The stuff of airport thrillers is coming to light in the real world, and it’s giving medical professionals cause to reevaluate just how useful they can be to their patients. Whereas it’s traditionally been law enforcement’s job to bring human traffickers to justice, some new thinking suggests that doctors might stand to play a valuable role.

Victims of human trafficking regularly inhabit the fringes of society until it comes time for their checkup — one report notes that up to 88 percent of human trafficking victims end up in a hospital or emergency room during their imprisonment — and in the case of this unnamed woman tagged with a radio-frequency identification chip, those check-ups might yield unlikely findings.

Importantly, an RFID chip is distinctly different from a GPS tracker. This chip wasn’t providing constant pings to her location, but instead ostensibly contained information like her name, date of birth, and the like. It’s the exact same technology you’d see implemented at any animal shelter or vet’s office; a specialized reader detects such tags through the skin to read and access data like a pet’s name and preexisting medical conditions. Nowadays it’s the de facto way of reuniting a lost pet with its owner. It’s been adapted to malicious ends.

These RFID chips are far from invulnerable once they’re removed from the skin. Wrapping one in a few layers of aluminum foil is all it takes completely block its ability to send and receive information.
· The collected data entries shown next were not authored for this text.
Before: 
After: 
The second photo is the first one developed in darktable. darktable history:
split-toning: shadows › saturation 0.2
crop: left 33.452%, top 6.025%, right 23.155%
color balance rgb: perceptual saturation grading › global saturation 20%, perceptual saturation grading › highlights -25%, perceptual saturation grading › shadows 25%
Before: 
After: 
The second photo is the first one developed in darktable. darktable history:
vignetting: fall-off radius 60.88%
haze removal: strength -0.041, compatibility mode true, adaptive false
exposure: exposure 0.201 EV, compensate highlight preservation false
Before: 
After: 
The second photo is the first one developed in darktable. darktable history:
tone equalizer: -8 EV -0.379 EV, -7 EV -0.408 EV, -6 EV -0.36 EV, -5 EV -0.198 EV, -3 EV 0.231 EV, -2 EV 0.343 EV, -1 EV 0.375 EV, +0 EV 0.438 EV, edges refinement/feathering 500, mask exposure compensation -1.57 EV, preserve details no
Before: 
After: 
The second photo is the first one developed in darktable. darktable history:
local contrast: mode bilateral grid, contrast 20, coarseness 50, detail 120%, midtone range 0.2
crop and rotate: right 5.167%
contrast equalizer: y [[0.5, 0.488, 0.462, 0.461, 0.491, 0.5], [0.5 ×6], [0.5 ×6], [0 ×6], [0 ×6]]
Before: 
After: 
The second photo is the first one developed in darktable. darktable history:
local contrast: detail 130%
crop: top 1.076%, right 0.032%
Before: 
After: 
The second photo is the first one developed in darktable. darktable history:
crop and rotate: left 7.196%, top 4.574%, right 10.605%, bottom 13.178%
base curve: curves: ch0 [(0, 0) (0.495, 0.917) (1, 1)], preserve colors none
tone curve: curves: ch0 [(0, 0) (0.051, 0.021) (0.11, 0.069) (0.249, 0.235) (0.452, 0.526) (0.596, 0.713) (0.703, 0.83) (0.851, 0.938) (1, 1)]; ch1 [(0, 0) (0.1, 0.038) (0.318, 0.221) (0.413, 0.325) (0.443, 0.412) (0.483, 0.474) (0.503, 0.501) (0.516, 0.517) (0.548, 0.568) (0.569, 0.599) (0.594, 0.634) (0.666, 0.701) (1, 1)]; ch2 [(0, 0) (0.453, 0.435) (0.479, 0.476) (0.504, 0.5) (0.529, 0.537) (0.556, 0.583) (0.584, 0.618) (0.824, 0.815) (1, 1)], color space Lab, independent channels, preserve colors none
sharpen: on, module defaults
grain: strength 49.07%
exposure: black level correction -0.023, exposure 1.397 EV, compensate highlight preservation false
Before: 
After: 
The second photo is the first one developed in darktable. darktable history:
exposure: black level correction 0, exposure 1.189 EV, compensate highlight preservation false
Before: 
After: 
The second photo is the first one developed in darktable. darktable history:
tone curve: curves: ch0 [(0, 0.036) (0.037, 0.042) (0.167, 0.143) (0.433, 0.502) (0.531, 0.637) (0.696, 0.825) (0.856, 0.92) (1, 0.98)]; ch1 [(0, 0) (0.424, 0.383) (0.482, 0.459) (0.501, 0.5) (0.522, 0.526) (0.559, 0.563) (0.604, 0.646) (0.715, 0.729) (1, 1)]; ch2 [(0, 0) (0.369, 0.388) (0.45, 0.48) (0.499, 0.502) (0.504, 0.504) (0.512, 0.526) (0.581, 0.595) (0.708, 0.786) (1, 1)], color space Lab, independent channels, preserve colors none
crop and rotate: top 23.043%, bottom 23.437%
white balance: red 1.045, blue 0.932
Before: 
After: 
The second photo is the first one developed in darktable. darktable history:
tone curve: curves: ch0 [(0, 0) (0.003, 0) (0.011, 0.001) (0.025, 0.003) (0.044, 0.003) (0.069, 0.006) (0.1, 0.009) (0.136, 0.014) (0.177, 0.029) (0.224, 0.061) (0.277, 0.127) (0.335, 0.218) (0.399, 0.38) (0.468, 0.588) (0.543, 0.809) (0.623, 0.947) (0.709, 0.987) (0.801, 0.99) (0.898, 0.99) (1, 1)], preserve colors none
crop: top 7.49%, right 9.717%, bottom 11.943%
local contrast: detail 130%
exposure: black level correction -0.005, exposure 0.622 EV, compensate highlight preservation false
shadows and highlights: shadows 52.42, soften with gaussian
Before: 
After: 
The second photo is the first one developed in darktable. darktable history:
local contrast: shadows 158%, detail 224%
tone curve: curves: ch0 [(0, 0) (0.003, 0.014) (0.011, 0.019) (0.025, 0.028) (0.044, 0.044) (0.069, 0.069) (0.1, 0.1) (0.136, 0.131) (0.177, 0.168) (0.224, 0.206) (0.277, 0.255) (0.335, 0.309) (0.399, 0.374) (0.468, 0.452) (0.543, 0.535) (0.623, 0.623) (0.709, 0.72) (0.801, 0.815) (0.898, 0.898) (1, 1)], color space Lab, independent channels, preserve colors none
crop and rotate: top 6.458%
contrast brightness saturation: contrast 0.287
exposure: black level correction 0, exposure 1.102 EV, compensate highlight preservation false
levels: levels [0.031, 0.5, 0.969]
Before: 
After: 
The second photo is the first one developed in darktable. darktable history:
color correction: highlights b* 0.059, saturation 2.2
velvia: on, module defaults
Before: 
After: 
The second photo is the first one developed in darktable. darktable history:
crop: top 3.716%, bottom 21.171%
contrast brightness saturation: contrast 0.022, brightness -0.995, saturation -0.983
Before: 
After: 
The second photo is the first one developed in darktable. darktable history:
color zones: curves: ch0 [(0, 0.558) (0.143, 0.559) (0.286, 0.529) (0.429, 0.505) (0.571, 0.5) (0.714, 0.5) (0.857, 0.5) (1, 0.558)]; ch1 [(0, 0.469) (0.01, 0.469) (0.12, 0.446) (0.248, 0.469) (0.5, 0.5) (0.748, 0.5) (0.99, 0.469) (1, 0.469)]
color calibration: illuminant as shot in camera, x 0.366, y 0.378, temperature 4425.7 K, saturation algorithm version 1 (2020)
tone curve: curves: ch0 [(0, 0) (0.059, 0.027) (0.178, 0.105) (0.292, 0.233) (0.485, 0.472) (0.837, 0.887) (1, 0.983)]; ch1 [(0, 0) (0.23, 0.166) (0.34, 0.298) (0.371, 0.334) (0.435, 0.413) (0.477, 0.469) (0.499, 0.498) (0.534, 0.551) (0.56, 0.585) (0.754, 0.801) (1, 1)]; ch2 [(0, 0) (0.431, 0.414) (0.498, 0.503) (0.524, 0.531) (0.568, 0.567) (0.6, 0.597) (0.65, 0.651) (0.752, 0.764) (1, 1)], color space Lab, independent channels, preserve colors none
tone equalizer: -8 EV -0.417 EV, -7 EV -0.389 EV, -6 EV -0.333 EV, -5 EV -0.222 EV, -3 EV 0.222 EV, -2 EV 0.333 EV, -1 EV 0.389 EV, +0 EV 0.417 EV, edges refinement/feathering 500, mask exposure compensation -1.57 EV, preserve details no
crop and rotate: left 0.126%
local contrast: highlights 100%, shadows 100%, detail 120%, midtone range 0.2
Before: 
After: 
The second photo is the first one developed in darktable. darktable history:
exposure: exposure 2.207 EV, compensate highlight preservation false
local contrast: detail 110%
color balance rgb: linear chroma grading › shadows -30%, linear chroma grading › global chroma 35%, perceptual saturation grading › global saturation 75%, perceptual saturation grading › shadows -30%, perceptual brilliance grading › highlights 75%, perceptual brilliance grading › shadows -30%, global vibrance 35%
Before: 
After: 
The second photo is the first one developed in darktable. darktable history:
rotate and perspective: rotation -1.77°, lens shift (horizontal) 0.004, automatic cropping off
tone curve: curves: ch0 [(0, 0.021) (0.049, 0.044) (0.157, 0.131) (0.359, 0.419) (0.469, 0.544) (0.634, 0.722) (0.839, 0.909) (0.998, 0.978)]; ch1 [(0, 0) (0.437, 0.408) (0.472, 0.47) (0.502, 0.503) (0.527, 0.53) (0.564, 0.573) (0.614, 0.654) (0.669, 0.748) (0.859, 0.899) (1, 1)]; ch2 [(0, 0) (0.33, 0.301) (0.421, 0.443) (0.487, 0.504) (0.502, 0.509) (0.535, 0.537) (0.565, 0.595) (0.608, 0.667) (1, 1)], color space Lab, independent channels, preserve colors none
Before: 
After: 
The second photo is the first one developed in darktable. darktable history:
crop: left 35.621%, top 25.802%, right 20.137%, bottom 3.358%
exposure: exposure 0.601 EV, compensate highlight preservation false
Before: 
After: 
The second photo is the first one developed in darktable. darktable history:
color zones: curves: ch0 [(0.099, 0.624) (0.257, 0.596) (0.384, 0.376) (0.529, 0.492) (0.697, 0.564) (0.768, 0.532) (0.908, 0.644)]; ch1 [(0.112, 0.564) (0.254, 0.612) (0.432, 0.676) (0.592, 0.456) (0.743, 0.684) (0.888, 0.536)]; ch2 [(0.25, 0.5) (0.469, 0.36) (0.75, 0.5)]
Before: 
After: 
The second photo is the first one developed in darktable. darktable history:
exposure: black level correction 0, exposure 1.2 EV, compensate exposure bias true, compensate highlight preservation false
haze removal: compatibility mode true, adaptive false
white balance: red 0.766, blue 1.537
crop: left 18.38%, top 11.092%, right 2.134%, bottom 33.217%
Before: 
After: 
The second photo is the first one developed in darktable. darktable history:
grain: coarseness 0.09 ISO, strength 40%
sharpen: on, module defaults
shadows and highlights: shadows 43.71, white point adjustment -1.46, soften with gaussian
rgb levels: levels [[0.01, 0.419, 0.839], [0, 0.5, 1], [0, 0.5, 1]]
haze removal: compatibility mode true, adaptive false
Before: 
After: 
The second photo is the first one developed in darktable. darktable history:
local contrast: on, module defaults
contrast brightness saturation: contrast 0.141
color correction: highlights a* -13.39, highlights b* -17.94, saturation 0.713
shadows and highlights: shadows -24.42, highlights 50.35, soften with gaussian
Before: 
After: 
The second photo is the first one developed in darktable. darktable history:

If you want to kick it up a notch and destroy the thing, you need only put it in the microwave for five seconds or give it a few good whacks with a hammer.

There are a lot of privacy concerns over RFID technology present in passports, transportation payment systems, credit cards, and the like. At the DEF CON security convention in 2005, RFID technology was demonstrated to send data to a reader 69 feet away, so a number of privacy-conscious people make info on disabling RFID chips readily available.

In the meantime, the message to doctors is to take a little more time and be a little more thoughtful with patients who might otherwise never see someone who has their best interests at heart.

“There’s so many sci-fi movies where they stick a device in somebody. Well guess what? It’s real. It happened,” Dr. Dale Carrison of the University Medical Center in Las Vegas, Nevada told Marketplace.

“That was a big wake up call for me personally that, ‘Uh-oh, we’re going to another level now.’ And I need to get the word out to all my colleagues, don’t blow this off.”